Trump signs an order (Bloomberg News photo)
According to individuals briefed on the measures, "One executive order will instruct the Environmental Protection Agency to begin rewriting the 2015 regulation that limits greenhouse-gas emissions from existing electric utilities," Eliperin and Mufson write. For the Trump administration, the move will be seen "as reducing U.S. dependence on other countries for energy," while instructing the Bureau of Land Management to "lift a moratorium on federal coal leasing."

The moratorium could be lifted immediately. The freeze on federal coal leasing has been in effect since December 2015, "and and last month the Interior Department proposed major changes to a program that guides coal exploration and production across 570 million publicly owned acres."

A second order will tell the EPA and the Army Corps of Engineers to rewrite a 2015 rule defining the term "waters of the United States" in the 1972 Clean Water Act, which "applies to 60 percent of the water bodies in the country," Eliperin and Mufson write. "That regulation . . . gives the federal government authority over not only major water bodies but also the wetlands, rivers and streams that feed into them.

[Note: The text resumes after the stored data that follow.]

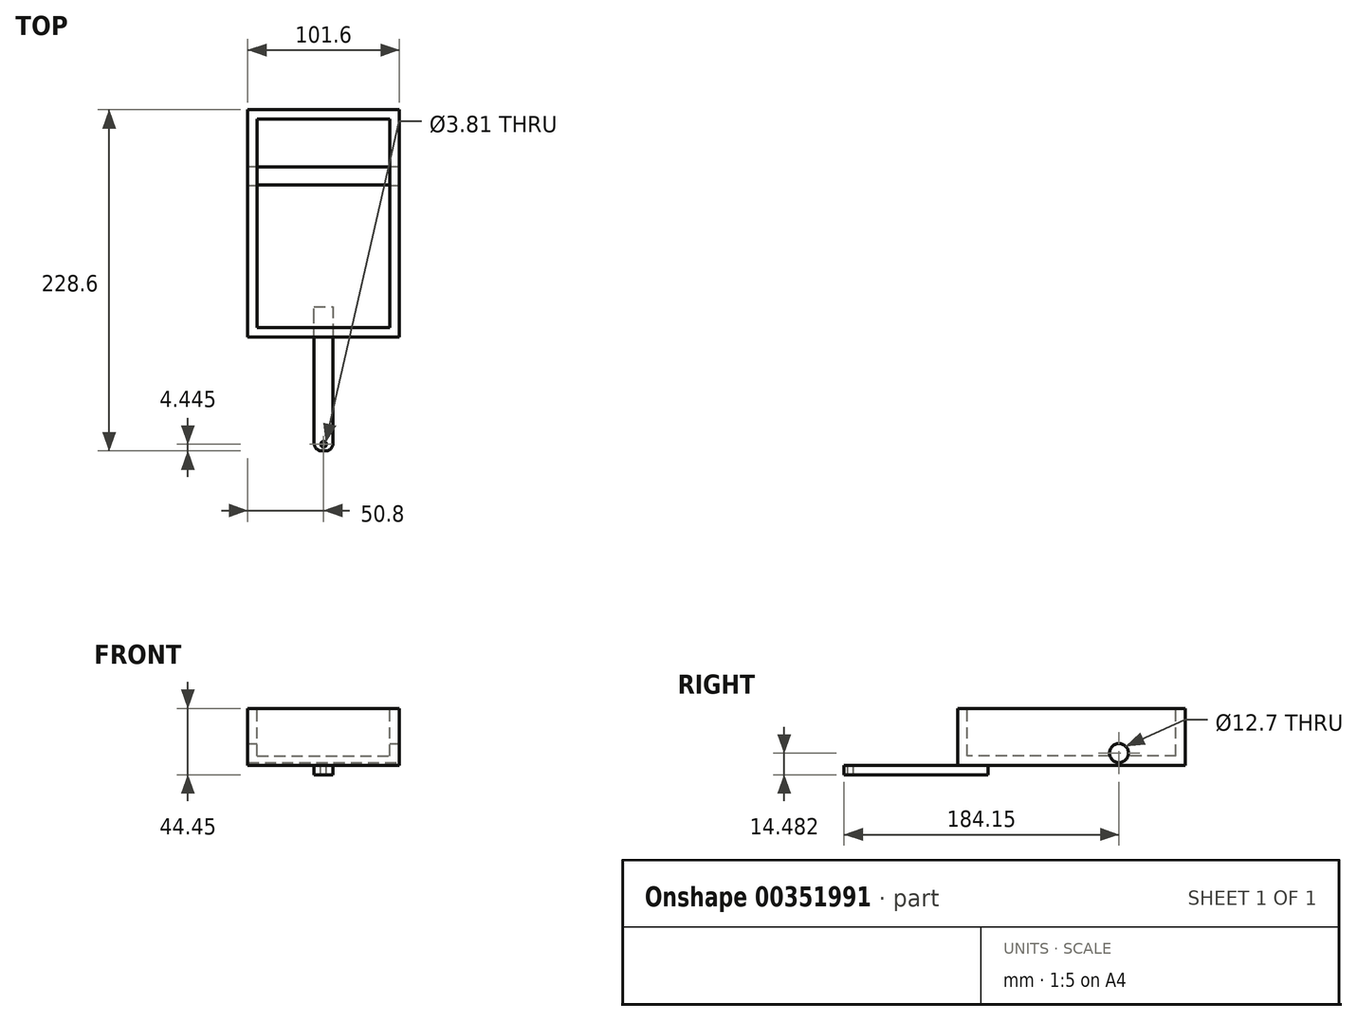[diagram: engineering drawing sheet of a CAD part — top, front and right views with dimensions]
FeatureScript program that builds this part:
annotation { "Feature Type Name" : "Feature", "Feature Type Description" : "" }
export const myFeature = defineFeature(function(context is Context, id is Id, definition is map)
    precondition{}
    {
        {
            var Q0;
            Q0=qCreatedBy(makeId("Right.planeOp"),FACE);
            var sketch = newSketch(context, id + "F0", { "sketchPlane" : qUnion([Q0])});
            skLineSegment(sketch, "E0.bottom", {"start": v(-76.2, 21.72) * mm, "end": v(76.2, 21.72) * mm});
            skLineSegment(sketch, "E0.top", {"start": v(-76.2, -16.38) * mm, "end": v(76.2, -16.38) * mm});
            skLineSegment(sketch, "E0.left", {"start": v(-76.2, 21.72) * mm, "end": v(-76.2, -16.38) * mm});
            skLineSegment(sketch, "E0.right", {"start": v(76.2, 21.72) * mm, "end": v(76.2, -16.38) * mm});
            skSolve(sketch);
        }
        {
            var Q0;
            Q0=makeQuery(id+"F0.imprint","IMPRINT",FACE,{"disambiguationData":[TD([[makeQuery(id+"F0.imprint","IMPRINT",EDGE,{"derivedFrom":sQuery(id+"F0.wireOp",EDGE,"E0.bottom")}),-1.0]])]});
            extrude(context, id + "F1", {"entities" : qUnion([Q0]), "depth" : 101.6 * mm});
        }
        {
            var Q0;
            Q0=makeQuery(id+"F1.opExtrude","SWEPT_FACE",FACE,{"disambiguationData":[OSD([sQuery(id+"F0.wireOp",EDGE,"E0.bottom")])]});
            var sketch = newSketch(context, id + "F2", { "sketchPlane" : qUnion([Q0])});
            skLineSegment(sketch, "E1.bottom", {"start": v(6.35, 69.85) * mm, "end": v(95.25, 69.85) * mm});
            skLineSegment(sketch, "E1.top", {"start": v(6.35, -69.85) * mm, "end": v(95.25, -69.85) * mm});
            skLineSegment(sketch, "E1.left", {"start": v(6.35, 69.85) * mm, "end": v(6.35, -69.85) * mm});
            skLineSegment(sketch, "E1.right", {"start": v(95.25, 69.85) * mm, "end": v(95.25, -69.85) * mm});
            skSolve(sketch);
        }
        {
            var Q0;
            Q0=makeQuery(id+"F2.imprint","IMPRINT",FACE,{"disambiguationData":[TD([[makeQuery(id+"F2.imprint","IMPRINT",EDGE,{"derivedFrom":sQuery(id+"F2.wireOp",EDGE,"E1.bottom")}),-1.0]])]});
            extrude(context, id + "F3", {"entities" : qUnion([Q0]), "operationType" : NewBodyOperationType.REMOVE, "oppositeDirection" : true, "depth" : 31.75 * mm});
        }
        {
            var Q0;
            Q0=makeQuery(id+"F1.opExtrude","CAP_FACE",FACE,{"disambiguationData":[OSD([sQuery(id+"F0.wireOp",EDGE,"E0.bottom"),sQuery(id+"F0.wireOp",EDGE,"E0.top"),sQuery(id+"F0.wireOp",EDGE,"E0.left"),sQuery(id+"F0.wireOp",EDGE,"E0.right")])],"isStart":false});
            var sketch = newSketch(context, id + "F4", { "sketchPlane" : qUnion([Q0])});
            skCircle(sketch, "E2", {"center": v(31.75, -8.25) * mm, "radius": 6.35 * mm});
            skSolve(sketch);
        }
        {
            var Q0;
            Q0=makeQuery(id+"F4.imprint","IMPRINT",FACE,{"disambiguationData":[TD([[makeQuery(id+"F4.imprint","IMPRINT",EDGE,{"derivedFrom":sQuery(id+"F4.wireOp",EDGE,"oWqWMlIe-qqx1-HBkg-gTyi-qKWSoIPXBaI8")}),1.0]])]});
            var Q1;
            Q1=makeQuery(id+"F4.imprint","IMPRINT",FACE,{"disambiguationData":[TD([[makeQuery(id+"F4.imprint","IMPRINT",EDGE,{"derivedFrom":sQuery(id+"F4.wireOp",EDGE,"E2")}),1.0]])]});
            extrude(context, id + "F5", {"entities" : qUnion([Q0, Q1]), "operationType" : NewBodyOperationType.REMOVE, "oppositeDirection" : true, "depth" : 101.6 * mm});
        }
        {
            var Q0;
            Q0=makeQuery(id+"F1.opExtrude","SWEPT_FACE",FACE,{"disambiguationData":[OSD([sQuery(id+"F0.wireOp",EDGE,"E0.top")])]});
            var sketch = newSketch(context, id + "F6", { "sketchPlane" : qUnion([Q0])});
            skLineSegment(sketch, "E3", {"start": v(44.45, 76.2) * mm, "end": v(44.45, 55.88) * mm});
            skLineSegment(sketch, "E4", {"start": v(44.45, 55.88) * mm, "end": v(57.15, 55.88) * mm});
            skLineSegment(sketch, "E5", {"start": v(57.15, 55.88) * mm, "end": v(57.15, 76.2) * mm});
            skSolve(sketch);
        }
        {
            var Q0;
            {var subQ0=sQuery(id+"F6.wireOp",EDGE,"E3");Q0=makeQuery(id+"F6.imprint","IMPRINT",FACE,{"disambiguationData":[TD([[makeQuery(id+"F6.imprint","IMPRINT",EDGE,{"derivedFrom":subQ0}),1.0]])]});}
            extrude(context, id + "F7", {"entities" : qUnion([Q0]), "operationType" : NewBodyOperationType.ADD, "depth" : 6.35 * mm});
        }
        {
            var Q0;
            {var subQ0=sQuery(id+"F0.wireOp",EDGE,"E0.left");Q0=makeQuery(id+"F7.boolean.opBoolean","MERGE",FACE,{"derivedFrom":[makeQuery(id+"F1.opExtrude","SWEPT_FACE",FACE,{"disambiguationData":[OSD([subQ0])]}),makeQuery(id+"F7.opExtrude","SWEPT_FACE",FACE,{"disambiguationData":[OSD([sQuery(id+"F0.wireOp",EDGE,"E0.top"),subQ0])]})]});}
            var sketch = newSketch(context, id + "F8", { "sketchPlane" : qUnion([Q0])});
            skLineSegment(sketch, "E6", {"start": v(44.45, -16.38) * mm, "end": v(57.15, -16.38) * mm});
            skSolve(sketch);
        }
        {
            var Q0;
            Q0=makeQuery(id+"F8.imprint","IMPRINT",FACE,{"disambiguationData":[TD([[makeQuery(id+"F8.imprint","IMPRINT",EDGE,{"derivedFrom":sQuery(id+"F8.wireOp",EDGE,"E6")}),-1.0]])]});
            extrude(context, id + "F9", {"entities" : qUnion([Q0]), "operationType" : NewBodyOperationType.ADD, "depth" : 76.2 * mm});
        }
        {
            var Q0;
            Q0=makeQuery(id+"F9.opExtrude","SWEPT_FACE",FACE,{"disambiguationData":[OSD([sQuery(id+"F8.wireOp",EDGE,"E6")])]});
            var sketch = newSketch(context, id + "F10", { "sketchPlane" : qUnion([Q0])});
            skCircle(sketch, "E7", {"center": v(50.8, -147.95) * mm, "radius": 1.9 * mm});
            skPoint(sketch, "E7.centerSnap0", {"position": v(50.8, -152.4) * mm});
            skSolve(sketch);
        }
        {
            var Q0;
            Q0=makeQuery(id+"F10.imprint","IMPRINT",FACE,{"disambiguationData":[TD([[makeQuery(id+"F10.imprint","IMPRINT",EDGE,{"derivedFrom":sQuery(id+"F10.wireOp",EDGE,"E7")}),1.0]])]});
            extrude(context, id + "F11", {"entities" : qUnion([Q0]), "operationType" : NewBodyOperationType.REMOVE, "oppositeDirection" : true, "depth" : 6.35 * mm});
        }
        {
            var Q0;
            Q0=makeQuery(id+"F9.opExtrude","CAP_EDGE",EDGE,{"disambiguationData":[OSD([sQuery(id+"F0.wireOp",EDGE,"E0.top"),sQuery(id+"F0.wireOp",EDGE,"E0.left"),sQuery(id+"F6.wireOp",EDGE,"E3")])],"isStart":false});
            fillet(context, id + "F12", {"entities" : qUnion([Q0]), "radius" : 5.08 * mm, "tangentPropagation" : true, "allowEdgeOverflow" : false});
        }
        {
            var Q0;
            Q0=makeQuery(id+"F9.opExtrude","CAP_EDGE",EDGE,{"disambiguationData":[OSD([sQuery(id+"F0.wireOp",EDGE,"E0.top"),sQuery(id+"F0.wireOp",EDGE,"E0.left"),sQuery(id+"F6.wireOp",EDGE,"E5")])],"isStart":false});
            fillet(context, id + "F13", {"entities" : qUnion([Q0]), "radius" : 5.08 * mm, "tangentPropagation" : true, "allowEdgeOverflow" : false});
        }
    });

It affects development as well as some farming operations on the grounds that these activities could pollute the smaller or intermittent bodies of water that flow into major ones."

Trump has joined many industry groups who criticize these Obama-administration policies as the federal government "exceeding its authority and curbing economic growth," Eliperin and Mufson write. "While any move to undo these policies will spark new legal battles and entail work within the agencies that could take as long as a year and a half to finalize, the orders could affect investment decisions within the utility, mining, agriculture and real estate sectors, as well as activities on the ground."